Input data:
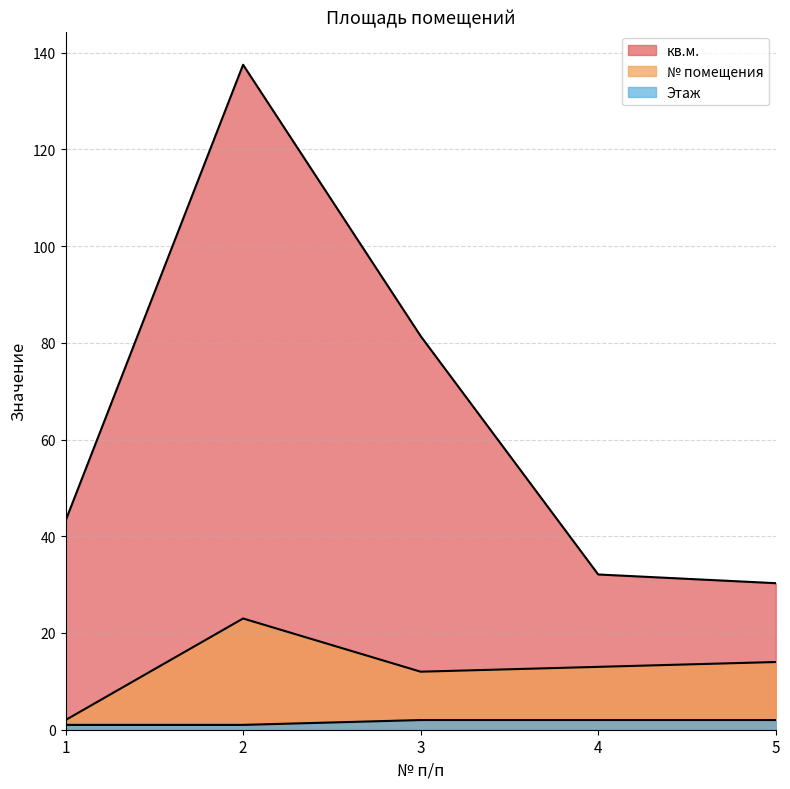

Which category has the highest value in the кв.м. series?

2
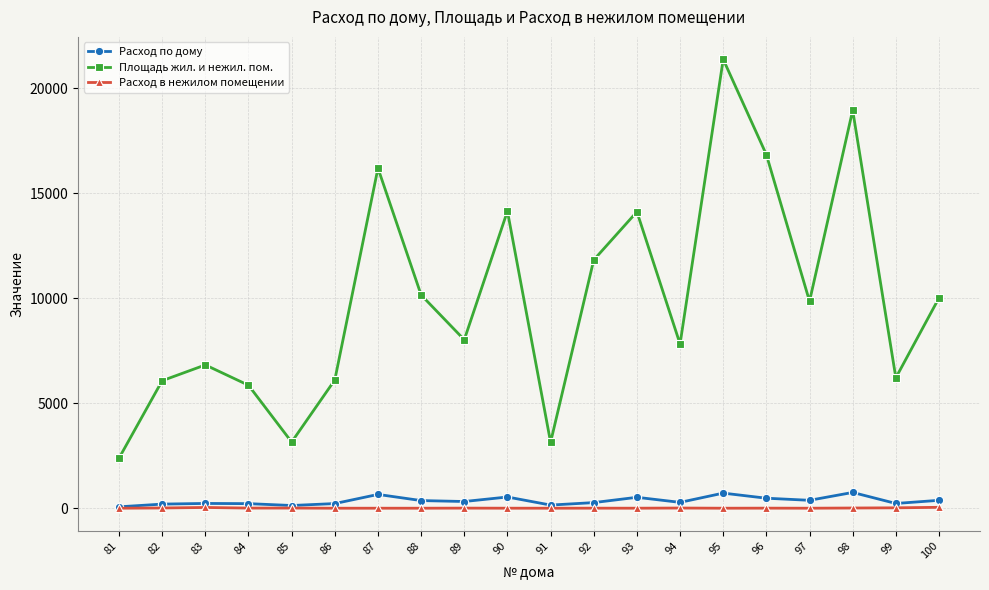

Is the value of Расход в нежилом помещении at 88 greater than the value of Площадь жил. и нежил. пом. at 83?

No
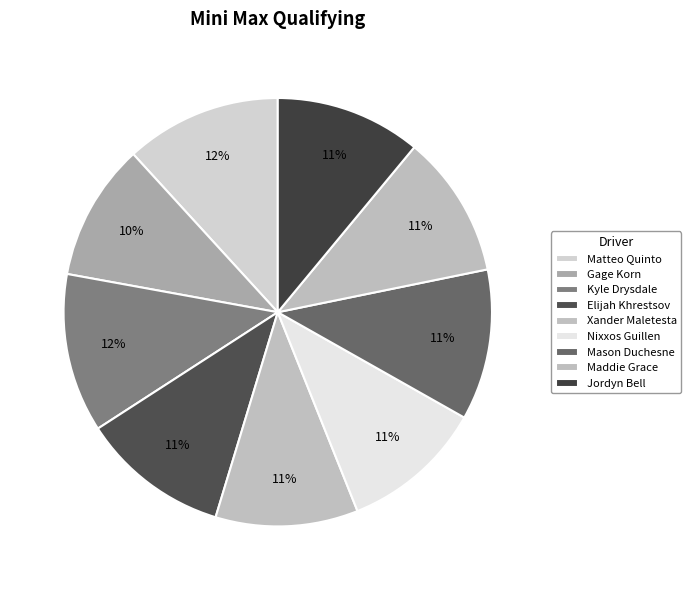

What is the ratio of the value at Elijah Khrestsov to the value at Kyle Drysdale?

0.9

What is required: Reproduce the full text of the listing above verbatim, line for line, omitting every picture.

Written reply:
Which category has the highest value in the кв.м. series?

2

Is the value of Расход в нежилом помещении at 88 greater than the value of Площадь жил. и нежил. пом. at 83?

No

What is the ratio of the value at Elijah Khrestsov to the value at Kyle Drysdale?

0.9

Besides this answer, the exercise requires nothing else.